Kills an Appetite
I moved in with my girlfriend not too long ago, and we have a roommate. I love both of these women, and living with them has been fun. Imagine Scrabble tournaments, pajama days, gossiping on the green couch, having a shoulder to cry on at all hours, and movie nights. Great fun. Love them, love them, love them!
But.
I am going through some adjustments, personally. For example, I have found that seemingly small details are representative, for me, of a greater personal struggle. Like the day I couldn't find my frozen vegan pizza because there was White Castle in the way. I pretty much had a break down, sobbing about how unfair it is to go from living in a consciously meat-free, fast-food free space into....a house with roommates. Or opening our cleaning cupboard, in which my one or two bottles of non-toxic cleaner are completely overshadowed by jumbo size toxic cleaners. 409! Mr. Clean! Stinky Mystery Cleaner! Bleach!
There's this thing about sharing space that is so.....difficult.
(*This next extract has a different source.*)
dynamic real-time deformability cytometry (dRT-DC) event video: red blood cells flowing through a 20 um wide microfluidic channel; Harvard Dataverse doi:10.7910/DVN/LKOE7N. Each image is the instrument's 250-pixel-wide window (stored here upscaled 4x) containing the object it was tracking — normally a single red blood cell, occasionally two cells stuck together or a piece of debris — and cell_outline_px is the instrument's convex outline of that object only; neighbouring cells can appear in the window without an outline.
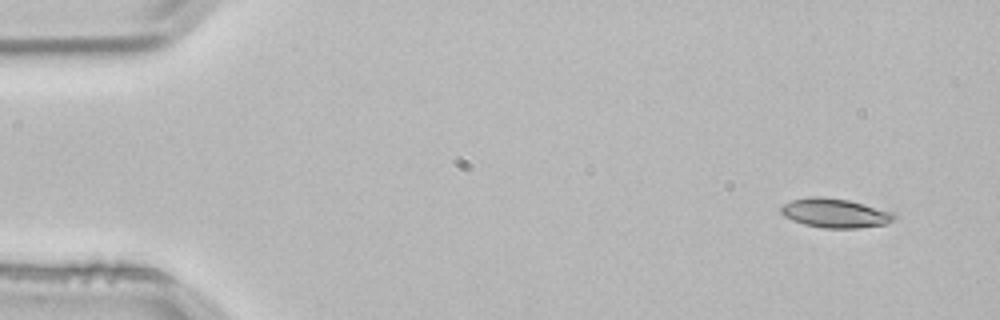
{"species": "common noctule bat (a hibernating species)", "species_latin": "Nyctalus noctula", "temperature_condition": "room temperature", "stored_images_in_passage": 4, "segment_of_instrument_passage": [2, 2], "camera_frame_rate_fps": 3000, "um_per_image_px": 0.085, "animal": {"sex": "male", "body_mass_g": 21.5, "forearm_length_mm": 52.0}, "frame": {"image": 1, "passage_image": 4, "time_ms": 1.0, "image_size_px": [1000, 320], "cell_outline_px": [[896, 216], [888, 224], [856, 228], [824, 228], [804, 224], [792, 220], [784, 216], [780, 212], [780, 208], [784, 204], [792, 200], [808, 196], [820, 196], [848, 200], [896, 212]], "centroid_in_image_um": [70.99, 18.11], "position_along_channel_um": 14.0, "area_um2": 19.36}}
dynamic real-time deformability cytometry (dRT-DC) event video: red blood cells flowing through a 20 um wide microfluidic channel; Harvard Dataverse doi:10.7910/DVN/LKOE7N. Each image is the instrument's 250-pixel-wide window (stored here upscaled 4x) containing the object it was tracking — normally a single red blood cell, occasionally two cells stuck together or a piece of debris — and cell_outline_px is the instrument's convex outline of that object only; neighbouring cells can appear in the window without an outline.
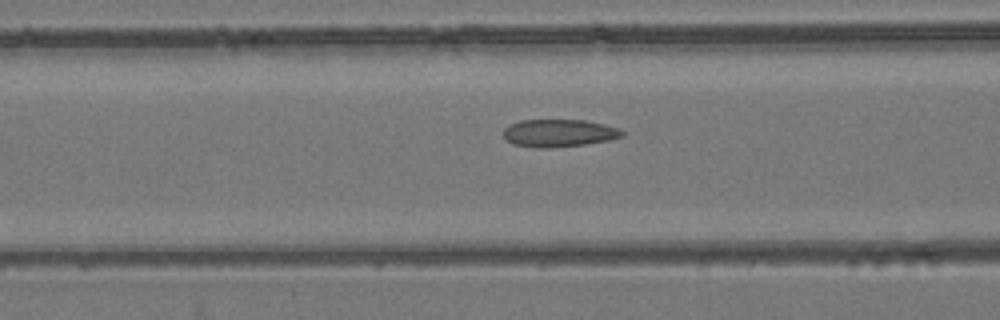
{"species": "common noctule bat (a hibernating species)", "species_latin": "Nyctalus noctula", "temperature_condition": "room temperature", "stored_images_in_passage": 56, "camera_frame_rate_fps": 3000, "um_per_image_px": 0.085, "animal": {"sex": "female", "body_mass_g": 24.6, "forearm_length_mm": 56.2}, "frame": {"image": 1, "passage_image": 23, "time_ms": 7.333, "image_size_px": [1000, 320], "cell_outline_px": [[624, 136], [608, 140], [584, 144], [548, 148], [540, 148], [512, 144], [504, 136], [504, 128], [520, 120], [584, 120], [604, 124], [620, 128], [624, 132]], "centroid_in_image_um": [47.53, 11.31], "position_along_channel_um": 119.1, "area_um2": 18.96}}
I have lived by myself for quite a while, and moving in with two roommates who are very different from me is proving to be a challenge. It's funny, it never occurred to me that I would have to speak up about things like not using bleach or trying to reduce the amount of packaged products we buy because it just wasn't a concern for me, living alone. I didn't have it, didn't buy it, never thought about it. I am finding myself regularly blindsided by things like fragrant fabric softener and pre-sliced preservative-saturated turkey breast buddying up next to my tofu.
Sometimes the "peacefully coexist" mantra seems so idealistic. I mean, at the very least, shoveling frozen White Castle out of the way in order to get to Amy's Organic Pizza kills an appetite.